One of the favourite expressions of doctors appears to be from this:
Zebra is the American medical slang for arriving at an exotic medical diagnosis when a more commonplace explanation is more likely. It is shorthand for the aphorism coined in the late 1940s by Dr. Theodore Woodward, professor at the University of Maryland School of Medicine, who instructed his medical interns: "When you hear hoofbeats, think of horses not zebras". Since horses are common in Maryland while zebras are relatively rare, logically one could confidently guess that an animal making hoofbeats is probably a horse. By 1960, the aphorism was widely known in medical circles.
What would you make of a horse followed by a zebra?
The phrase worries me. It ends up appearing to suggest that rarity is a basis for exclusion from differential diagnosis.
Whereas we have seen the rare disease people pointing out that in total, there are vast numbers suffering from rare diseases, probably more than from the less rare ones.
Luckily for this patient, the doctors didn't ignore the numerous possibilities for hoofbeat generation - including donkeys, zebras and coconuts.
J Med Case Rep. 2017 Jan 6;11(1):9. doi: 10.1186/s13256-016-1172-4.
Thyrotropin-producing pituitary adenoma simultaneously existing with Graves' disease: a case report.
Arai N1, Inaba M2, Ichijyo T3, Kagami H2, Mine Y2.
1Department of Neurosurgery, Saiseikai Yokohamashi, Tobu Hospital, Yokohama, Japan. firstname.lastname@example.org.
2Department of Neurosurgery, Saiseikai Yokohamashi, Tobu Hospital, Yokohama, Japan.
3Department of Endocrinology and Metabolism, Saiseikai Yokohamashi, Tobu Hospital, Yokohama, Japan.
Thyrotropin-producing pituitary tumor is relatively rare. In particular, concurrent cases associated with Graves' disease are extremely rare and only nine cases have been reported so far. We describe a case of a thyrotropin-producing pituitary adenoma concomitant with Graves' disease, which was successfully treated.

▸ Work required: Proceed with the post on the medical "zebra" saying, picking up right after its final sentence. The records that come next are separate material and have no connection to the text above.

Stored data entries
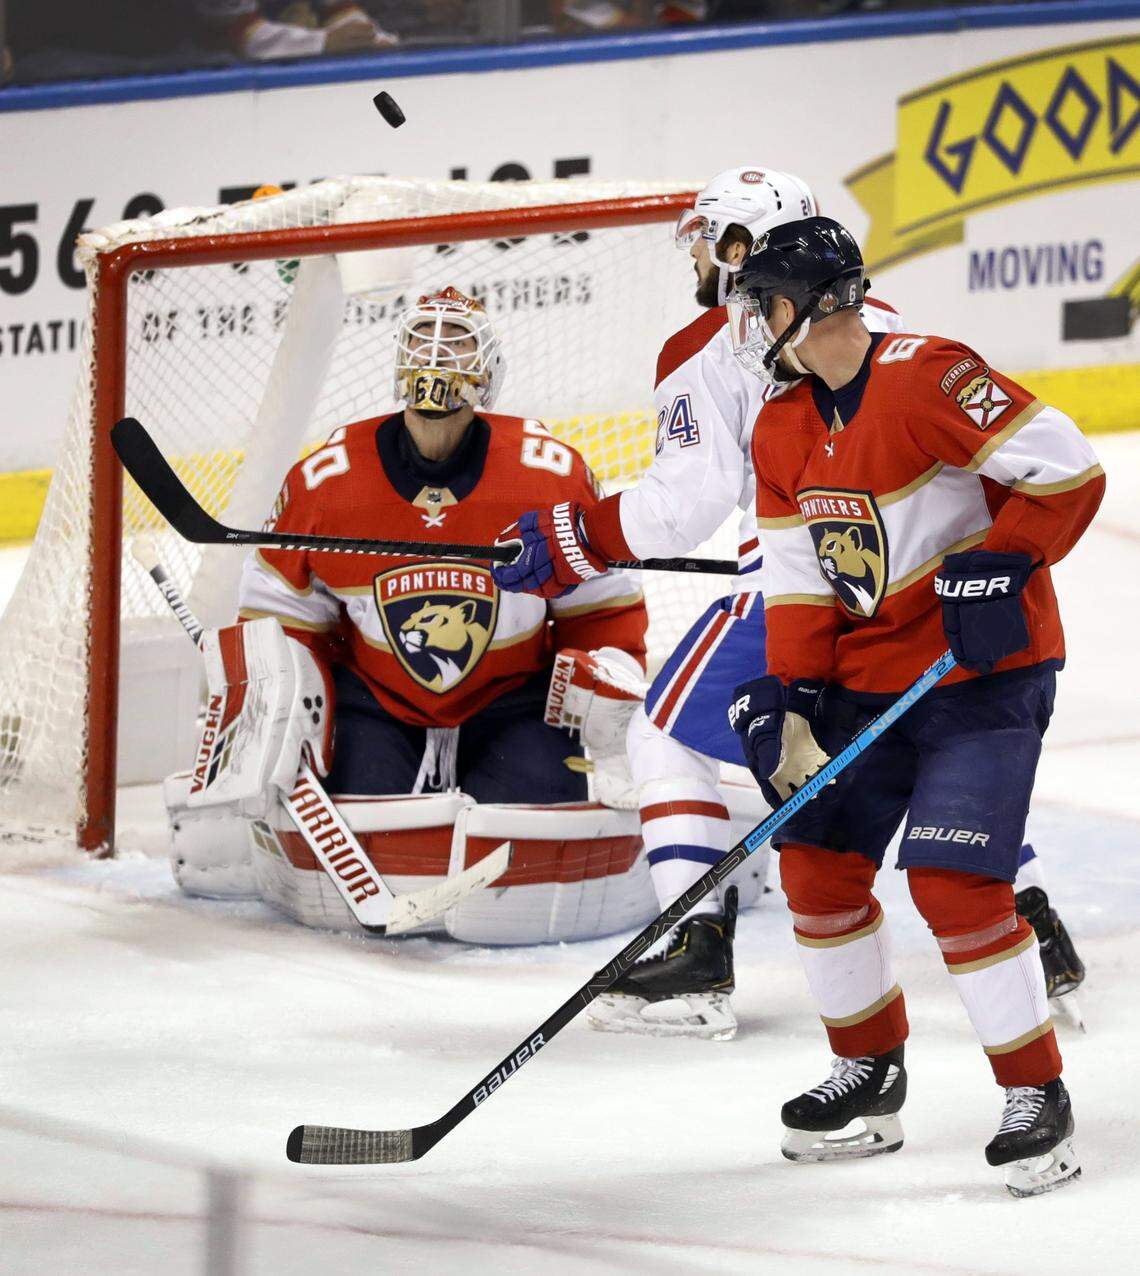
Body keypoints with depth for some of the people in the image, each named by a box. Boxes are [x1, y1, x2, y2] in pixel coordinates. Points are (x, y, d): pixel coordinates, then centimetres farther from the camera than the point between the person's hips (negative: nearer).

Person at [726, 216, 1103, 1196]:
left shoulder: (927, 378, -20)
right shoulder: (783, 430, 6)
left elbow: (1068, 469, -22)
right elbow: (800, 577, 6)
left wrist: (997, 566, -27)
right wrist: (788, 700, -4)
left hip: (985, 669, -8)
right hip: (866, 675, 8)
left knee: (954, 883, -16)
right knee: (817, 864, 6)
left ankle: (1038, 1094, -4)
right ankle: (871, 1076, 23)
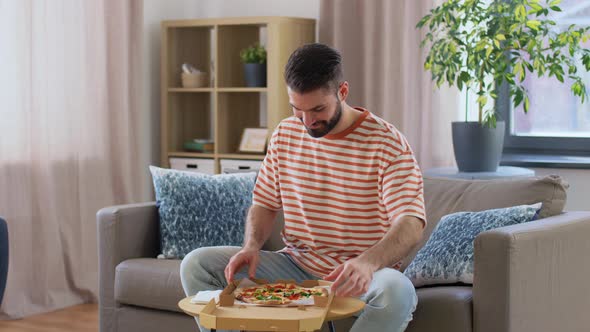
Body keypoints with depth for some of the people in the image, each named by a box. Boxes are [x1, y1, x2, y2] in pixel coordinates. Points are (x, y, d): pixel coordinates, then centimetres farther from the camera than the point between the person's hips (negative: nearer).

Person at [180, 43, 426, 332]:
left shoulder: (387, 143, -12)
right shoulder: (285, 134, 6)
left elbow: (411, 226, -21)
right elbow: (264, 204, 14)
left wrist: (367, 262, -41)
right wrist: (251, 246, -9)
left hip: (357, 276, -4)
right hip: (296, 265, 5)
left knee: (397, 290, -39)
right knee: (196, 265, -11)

▸ Result for this exercise:
A 40-year-old Japanese woman presented with mild signs of hyperthyroidism. She had positive anti-thyroid-stimulating hormone receptor antibody, anti-thyroglobulin antibody, and anti-thyroid peroxidase antibody. Her levels of serum thyroid-stimulating hormone, which ranged from low to normal in the presence of high levels of serum free thyroid hormones, were considered to be close to a state of syndrome of inappropriate secretion of thyroid-stimulating hormone. Magnetic resonance imaging showed a macropituitary tumor. The coexistence of thyrotropin-producing pituitary adenoma and Graves' disease was suspected. Initial therapy included anti-thyroid medication, which was immediately discontinued due to worsening symptoms. Subsequently, surgical therapy for the pituitary tumor was conducted, and her levels of free thyroid hormones, including the thyroid-stimulating hormone, became normal. On postoperative examination, her anti-thyroid-stimulating hormone receptor antibody levels decreased, and the anti-thyroglobulin antibody became negative. The coexistence of thyrotropin-producing pituitary adenoma and Graves' disease is rarely reported. The diagnosis of this condition is complicated, and the appropriate treatment strategy has not been clearly established.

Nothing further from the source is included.